2023年3月7日に発売される『午後の紅茶 おいしい無糖 ミルクティー』は、砂糖や甘味料を全く使わないだけでなく、ミルクに含まれる乳糖の量を無糖と呼べる基準内に抑えるなど、糖分を徹底的にカットした新製品。
 
「おいしい無糖」シリーズ待望の新メンバー。この登場が日本のティービバレッジ文化にどんなプラスをもたらすのでしょう。
 
『午後の紅茶 おいしい無糖 ミルクティー』の発売にあたり、前回、紅茶談義をしていただいた静岡県で茶葉のショップ「teteria」や紅茶教室を営む大西進さんを今回もお招きしました。

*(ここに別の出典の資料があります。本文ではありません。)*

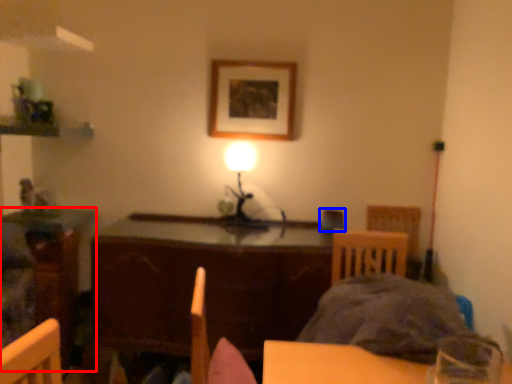
Question: Which object is further to the camera taking this photo, table (highlighted by a red box) or armchair (highlighted by a blue box)?

Choices:
 (A) table
 (B) armchair

Answer: (A)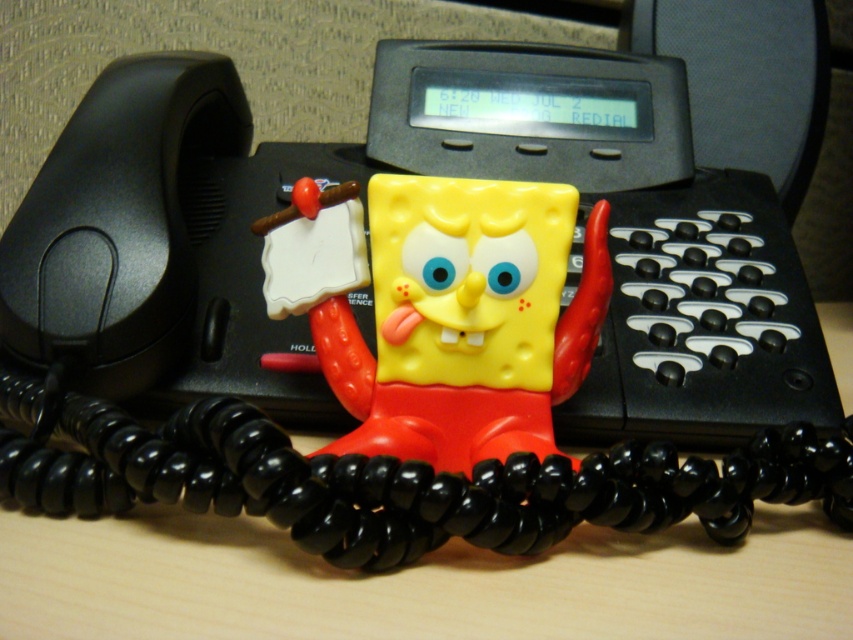
You are a delivery robot with a 15 cm wide package. You need to move the package from the black plastic phone at center to the yellow matte sponge at center. Is the space between them wide enough for the package?

The distance between the black plastic phone at center and the yellow matte sponge at center is 16.25 centimeters, so yes, the space is wide enough for a 15 cm wide package.

What are the coordinates of the black plastic phone at center?

The coordinates of the black plastic phone at center are at point (x=165, y=243).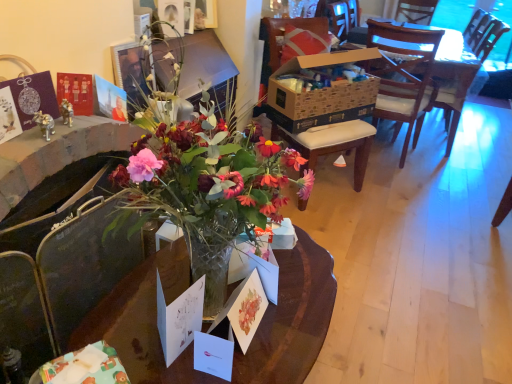
At what (x,y) coordinates should I click in order to perform the action: click on vacant space situated above brown cardboard box at center, placed as the 2th box when sorted from left to right (from a real-world perspective). Please return your answer as a coordinate pair (x, y). The height and width of the screenshot is (384, 512). Looking at the image, I should click on (327, 49).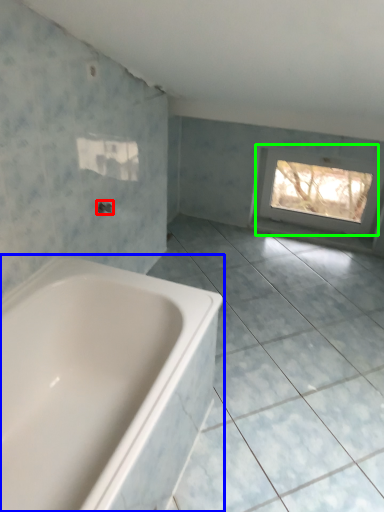
Question: Which object is positioned farthest from tap (highlighted by a red box)? Select from bathtub (highlighted by a blue box) and window (highlighted by a green box).

Choices:
 (A) bathtub
 (B) window

Answer: (B)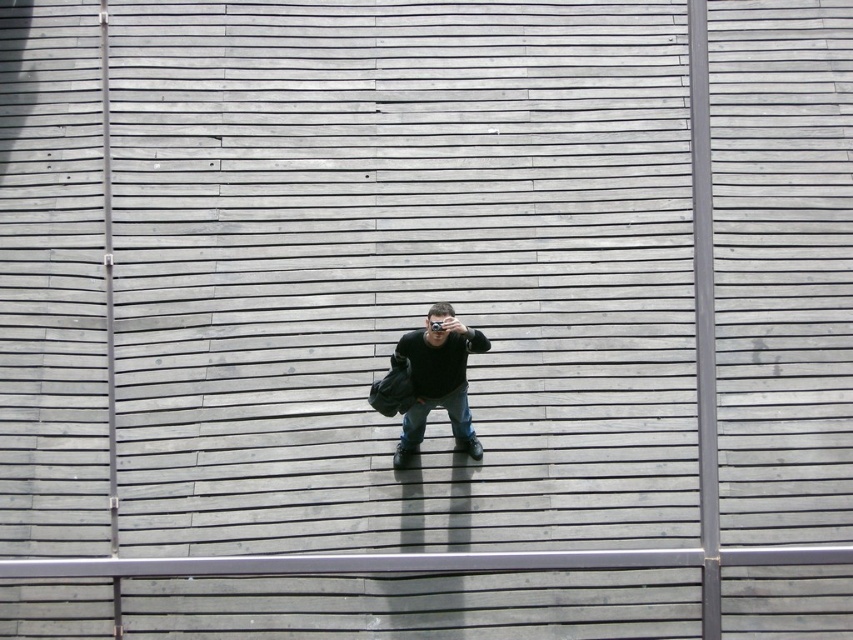
You are standing at the edge of a wooden platform with a matte black camera at center. You want to pick up the camera to take a photo. Is the camera within your immediate reach?

The matte black camera at center is 11.09 meters from viewer, so it is too far to reach immediately. You would need to move closer to pick it up.

You are a photographer trying to adjust your camera. You notice your matte black camera at center and denim jeans at center. Which object is located to the left when viewed from your perspective?

The matte black camera at center is positioned on the left side of denim jeans at center, so it is located to the left when viewed from your perspective.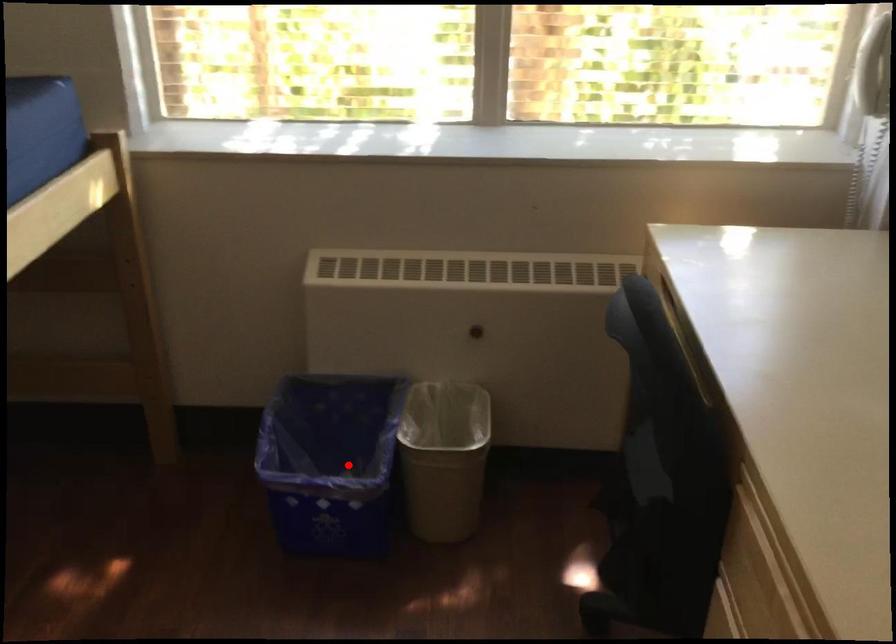
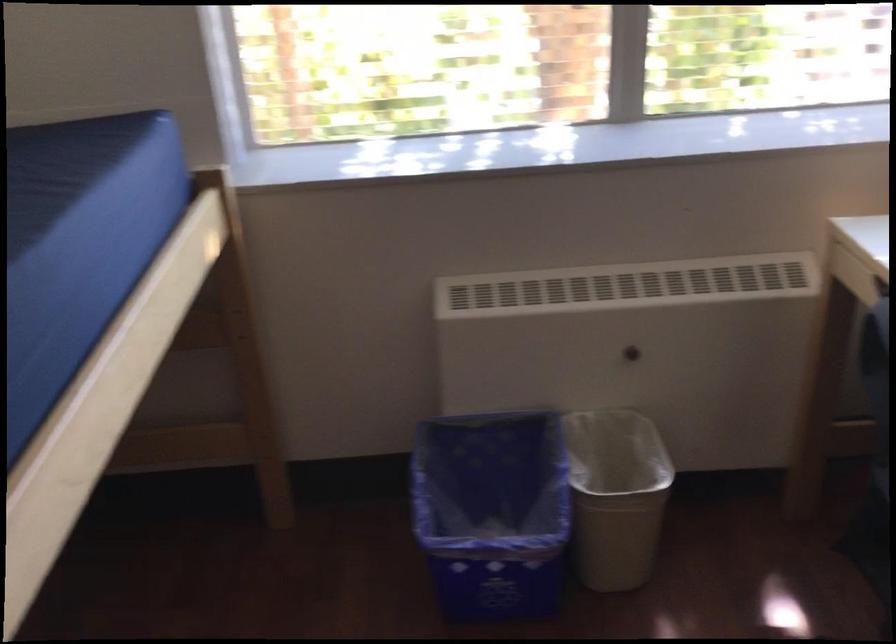
In the second image, find the point that corresponds to the highlighted location in the first image.

(492, 512)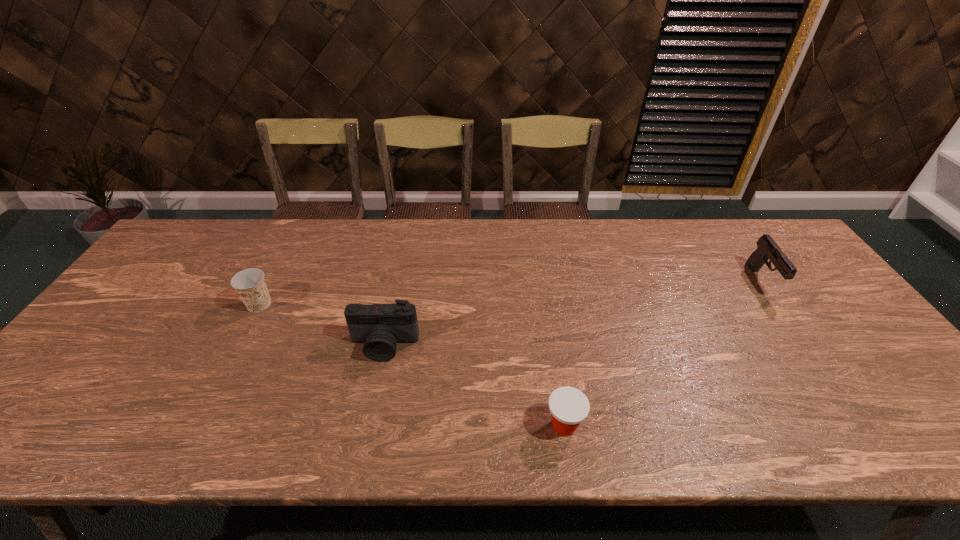
Find the location of a particular element. Image resolution: width=960 pixels, height=540 pixels. object that is the second closest to the left Dixie cup is located at coordinates (569, 407).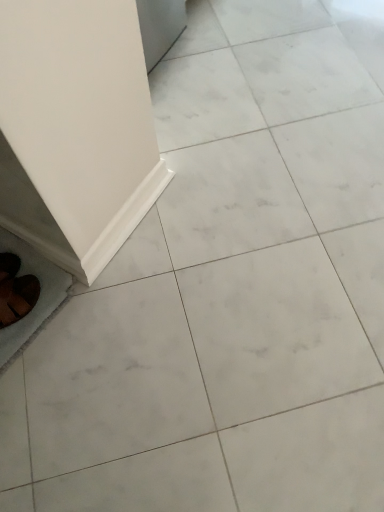
Question: Is brown suede shoes at lower left shorter than white glossy baseboard at lower left, the second ceramic tile from the left?

Choices:
 (A) yes
 (B) no

Answer: (B)

Question: Considering the relative sizes of brown suede shoes at lower left and white glossy baseboard at lower left, the second ceramic tile from the left, in the image provided, is brown suede shoes at lower left taller than white glossy baseboard at lower left, the second ceramic tile from the left,?

Choices:
 (A) no
 (B) yes

Answer: (B)

Question: From a real-world perspective, is brown suede shoes at lower left below white glossy baseboard at lower left, the second ceramic tile from the left?

Choices:
 (A) no
 (B) yes

Answer: (A)

Question: Does brown suede shoes at lower left have a lesser width compared to white glossy baseboard at lower left, the second ceramic tile from the left?

Choices:
 (A) yes
 (B) no

Answer: (B)

Question: Could you tell me if brown suede shoes at lower left is turned towards white glossy baseboard at lower left, which appears as the 1th ceramic tile when viewed from the right?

キリンビバレッジのマーケティング部で『午後の紅茶』ブランドマネージャーを務める田代美帆と大西さんによる、“紅茶談義”第2弾をお届けします。

▼前回の対談記事はこちら


日本のティービバレッジ文化に足りなかったピース

午後の紅茶おいしい無糖ミルクティー

田代:「おいしい無糖」シリーズにミルクティーが仲間入りすることとなりました。ぜひ、大西さんに『午後の紅茶 おいしい無糖 ミルクティー』を飲んでいただきたく、本日はお招きした次第です!

大西:ついにですね!楽しみです。

そもそも、日本で広く認知されている「甘いミルクティー」というのは、『午後の紅茶』をはじめとするペットボトル飲料が世の中に広めてイメージを作り上げてきたと思います。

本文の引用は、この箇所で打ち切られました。